Private College Strains Growing as Emmanuel Joins Muni Defaults

(Bloomberg) -- The finances of small U.S. colleges have big problems.

The latest example: Emmanuel College, an 800-student Christian school in Franklin Springs, Georgia, that failed this month to pay investors holding $25 million of bonds. It joins Dowling College, which this year became the first municipal- bond-market borrower rated by Moody’s Investors Service to default since 2013.

Investors have put heightened scrutiny on such niche schools since Sweet Briar College in Virginia abruptly tried to shutter this year, only to be rescued by a last-minute alumna campaign. Others may not be so lucky: Moody’s estimates that the pace small college closures will triple to 15 a year by 2017, leaving bondholders at risk of seeing their investments disappear along with the school.

“There’s no reason to think that things are going to get better for these colleges, so you’d expect to see more” defaults, said Matt Fabian, a partner at Concord, Mass.- based Municipal Market Analytics. “Investors in small colleges need to be extra careful.”

Colleges are struggling to increase tuition as the pool of graduating high school seniors shrinks and students balk at taking costly loans. That disproportionately affects small, private colleges that rely heavily on tuition -- instead of endowments -- and have fewer students bear the costs, said Edith Behr, an analyst with Moody’s. For the second straight year, tuition revenue will drop for about 30% of private universities, according to the credit-rating company.

Emmanuel, a school about 91 miles northeast of Atlanta affiliated with the International Pentecostal Holiness Church, is contending with those strains. Online it touts its affordability and says nine out of 10 students receive financial aid. The college has full-time equivalent enrollment of 817 in the current fall semester, the highest since at least 2007, and annually budgets for $8.5 million in revenue from tuition and fees.

Even with the increased enrollment, the school projects that the cost of running the college, paying faculty and awarding scholarships will exceed its revenue. Thus it’s left with insufficient cash to repay investors who bought bonds issued for the school in 2012 by the Franklin County Industrial Building Authority, which helped cover the cost of new facilities.

“What we’re seeing at the most-stressed private colleges is they’re offering more and more financial aid, and that’s taking away anything they have that might earn some sort of return in the market,” Behr said. “It just becomes a losing proposition.”

RENEGOTIATING CONTRACTS 

Emmanuel missed its first payment to bondholders in November 2014, when $1.1 million was due, spurring a withdrawal from its debt service reserve fund to cover it, disclosure filings show.

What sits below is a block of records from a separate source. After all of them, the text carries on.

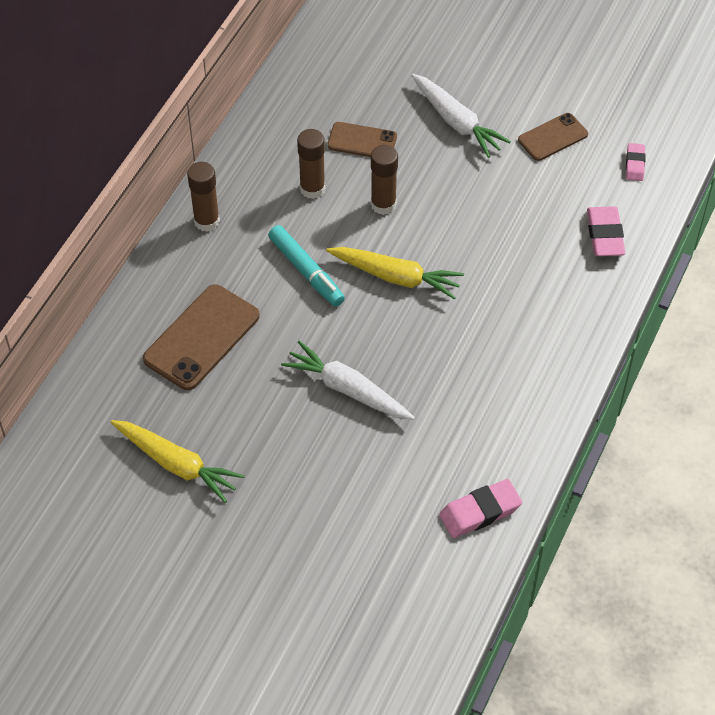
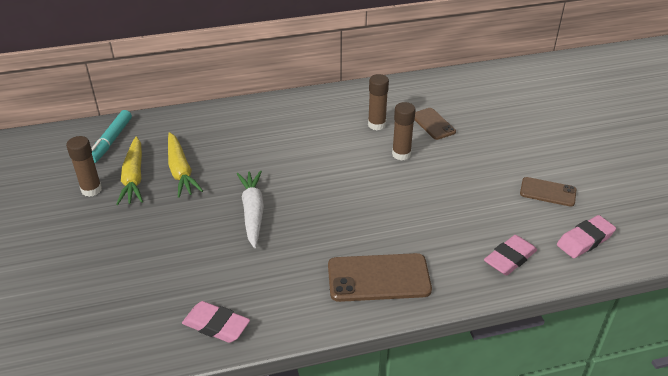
camera: 50 degrees right, 15 degrees down
brown phone [143,284,260,390] -> brown phone moved to [328,253,432,302]
brown glue stick [187,162,220,232] -> brown glue stick moved to [66,136,102,197]
turquoise marker [268,225,345,307] -> turquoise marker moved to [91,110,132,163]
yellow carrot [326,247,464,299] -> yellow carrot moved to [168,132,203,198]
white carrot [411,74,511,158] -> none
pink eraser [626,143,646,181] -> pink eraser [557,215,616,258], size x1.64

Since then, the school has raised tuition and cut back on the discounts it offers its students, President Ron White said in a telephone interview. Emmanuel is also renegotiating contracts with vendors and cutting back on employee benefits. It has no plans to close.

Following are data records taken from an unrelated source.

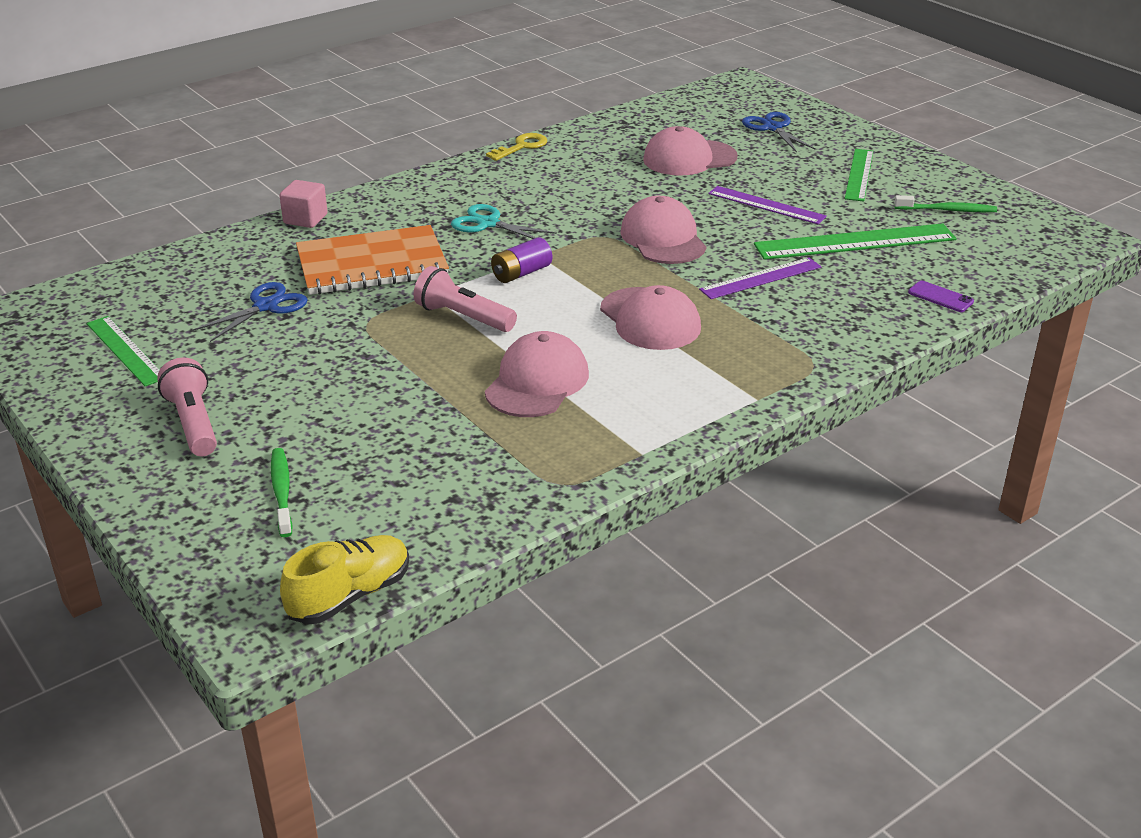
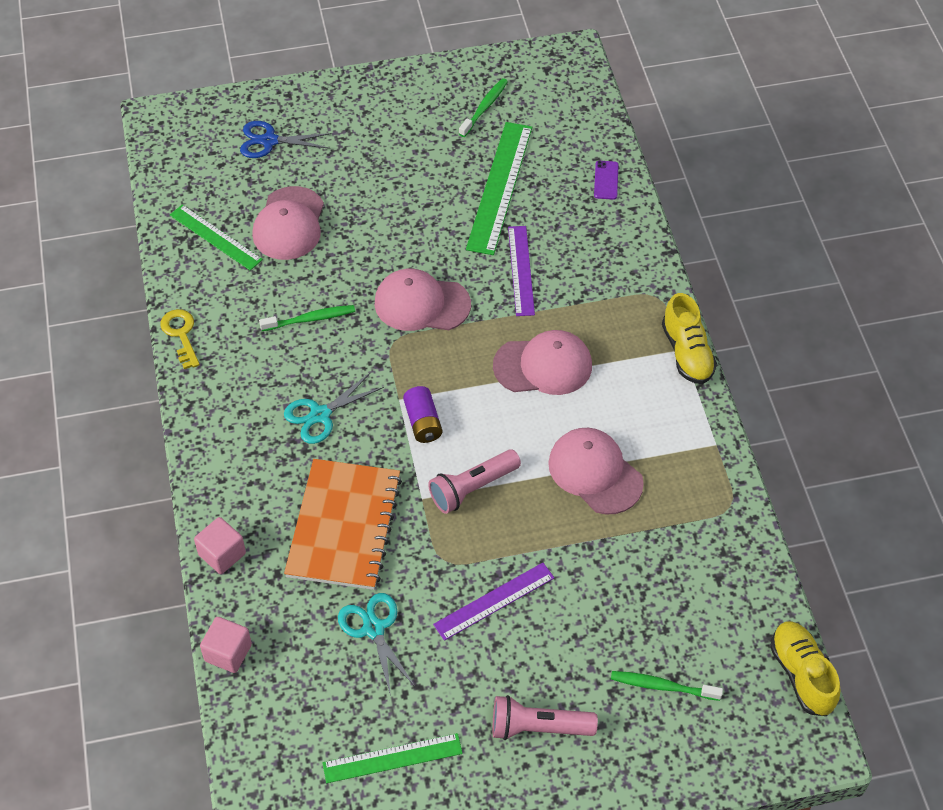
camera: 65 degrees left, 20 degrees up
blue scissors [193,282,308,342] -> turquoise scissors [338,593,415,696]
purple ruler [708,186,827,224] -> purple ruler moved to [433,563,554,641]
green ruler [845,149,873,201] -> green ruler moved to [170,205,263,271]
purple phone [908,281,974,312] -> purple phone turned 60 degrees counterclockwise [594,161,619,200]
none -> pink cube [200,617,252,673]
none -> green toothbrush [259,305,355,331]
none -> yellow shoe [662,293,717,384]

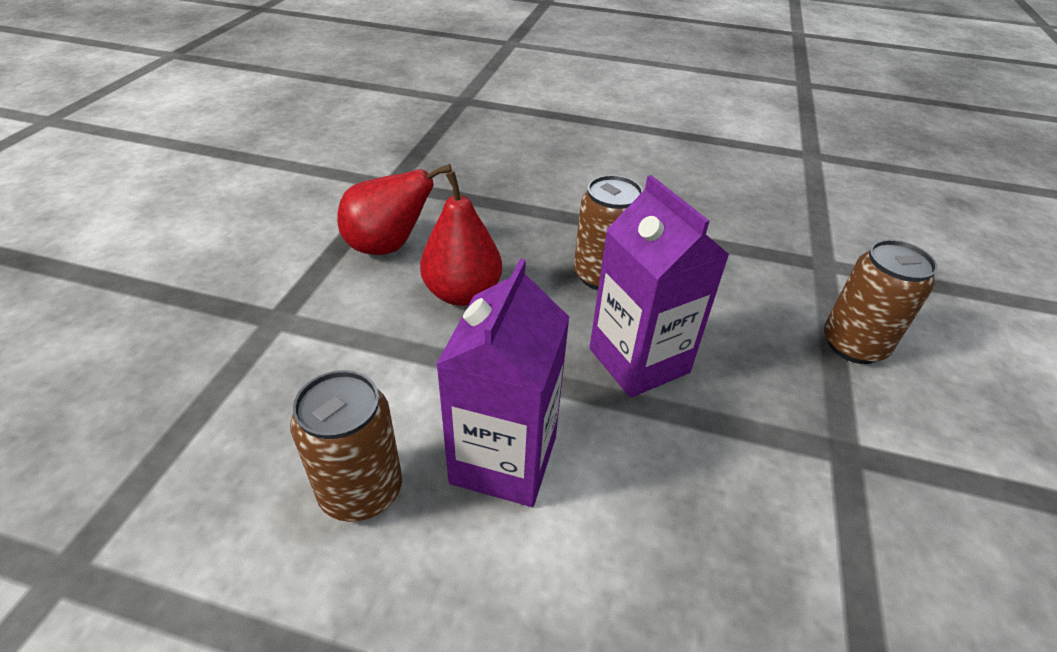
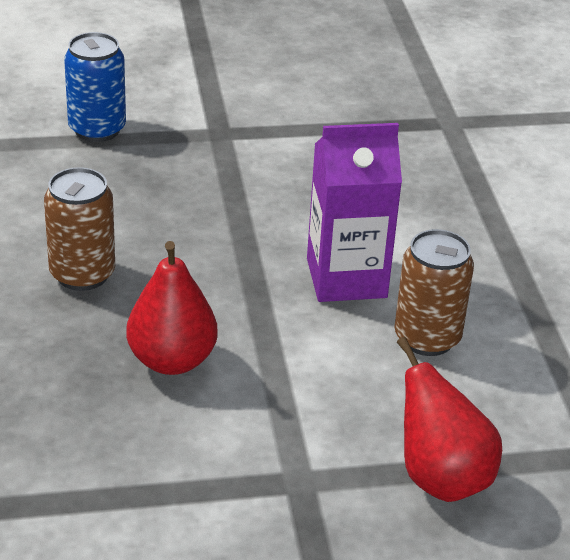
camera: 115 degrees left, 5 degrees down
red pear [337,164,452,255] -> red pear moved to [397,337,502,502]
purple carton [590,175,729,398] -> none
brown can [824,240,937,364] -> blue can [64,32,126,142]

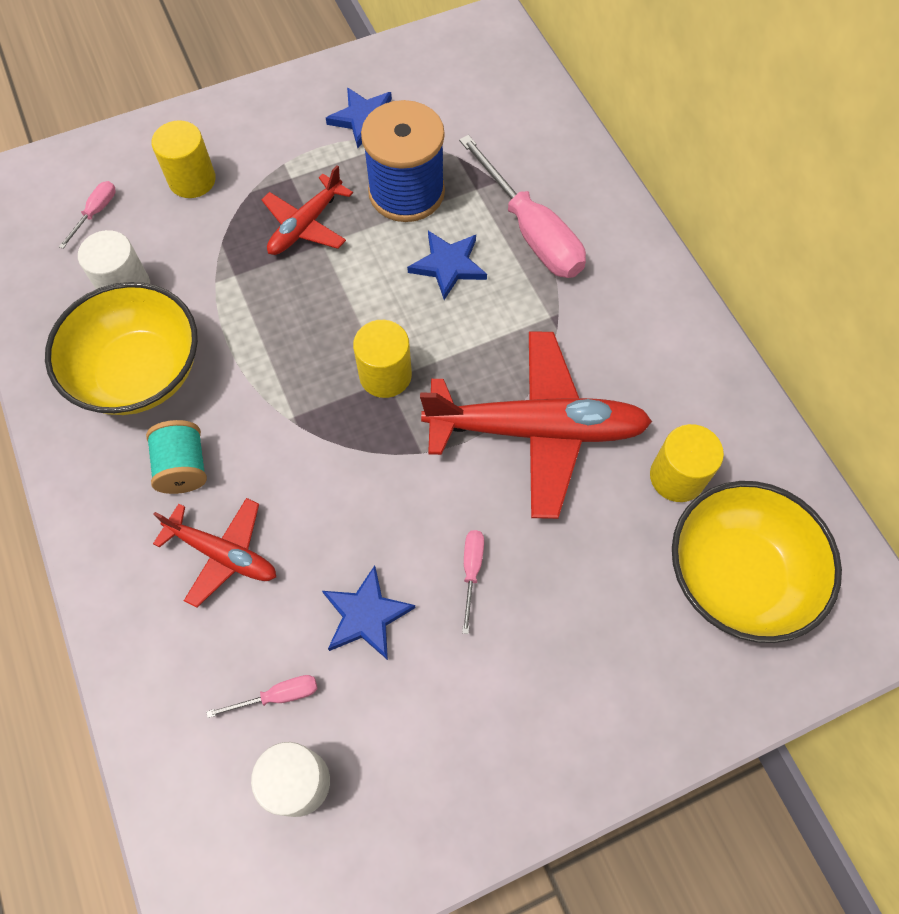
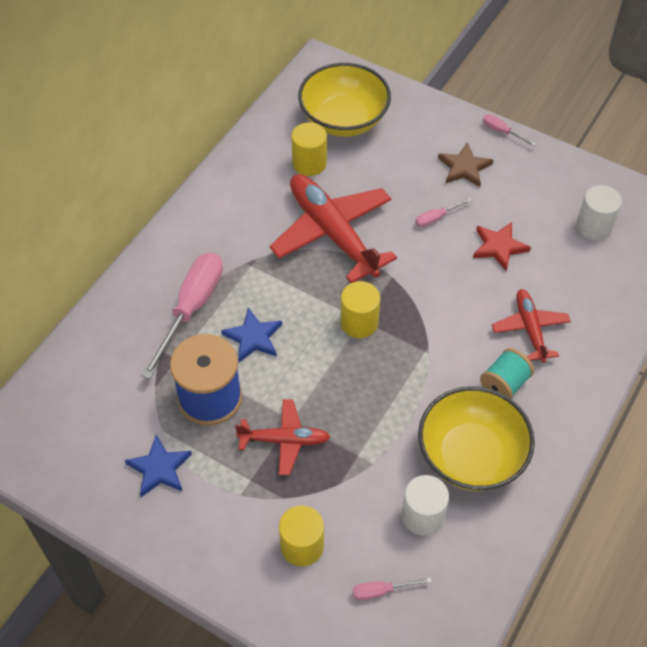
camera: 125 degrees left, 10 degrees down
pink screwdriver [206,675,318,718] -> pink screwdriver moved to [483,114,536,146]
blue star [322,565,415,660] -> red star [473,222,531,271]
none -> brown star [438,142,493,187]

The moves are part of an agreement that Emmanuel reached in July with bondholders. To give the college time to steady its finances, the investors pledged not to go after the school for their payments they’re owed until June 30, 2016, according to filings.

“We are moving forward to solve the problem, and we have the cooperation of our bondholders,” White said. Though the forbearance agreement ends in seven months, Emmanuel’s investors have signaled they’re willing to extend the pact for another year, he said. “Without their cooperation, obviously it’d be a different story.”

‘MORE CHALLENGED’

OppenheimerFunds owns $13.4 million of the securities, or 54% of the total, Bloomberg data show. Western Asset Management holds $7.9 million and Massachusetts Mutual Life Insurance has all $2.5 million of the taxable debt that’s in default.

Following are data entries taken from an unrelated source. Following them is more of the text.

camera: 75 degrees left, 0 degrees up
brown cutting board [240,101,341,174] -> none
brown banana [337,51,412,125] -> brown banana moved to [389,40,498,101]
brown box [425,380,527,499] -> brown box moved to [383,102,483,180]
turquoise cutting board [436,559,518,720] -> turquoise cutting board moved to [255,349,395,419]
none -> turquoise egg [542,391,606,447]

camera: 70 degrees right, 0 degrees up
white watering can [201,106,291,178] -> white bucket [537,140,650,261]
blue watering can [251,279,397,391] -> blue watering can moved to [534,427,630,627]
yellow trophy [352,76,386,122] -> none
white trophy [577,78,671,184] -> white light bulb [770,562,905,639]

Meredith Richard, a spokeswoman for New York-based OppenheimerFunds, declined to comment, as did Madelyn Dillabough, a spokeswoman for Western Asset’s parent company, Legg Mason Inc. Jim Lacey, a spokesman for Massachusetts Mutual, didn’t have an immediate comment. 

An average of five small colleges have closed each year since 2004, according to Moody’s, which defines them as private schools with operating revenue below $100 million, or public colleges with revenue below $200 million. About 2,300 four-year universities remain in the U.S.

“A college that doesn’t recruit well or doesn’t manage its resources well or doesn’t attract students is going to experience volatility,” said Reid Tomlin, director of muni research at Wasmer Schroeder, which oversees $4 billion in local debt. He said the company focuses on mostly larger, higher-rated institutions like the University of Chicago and Princeton University.

“You’re going to have winners and losers,” Tomlin said. “The colleges that don’t have the reputation and are smaller and competing for students, they’re going to be more challenged in this cycle.”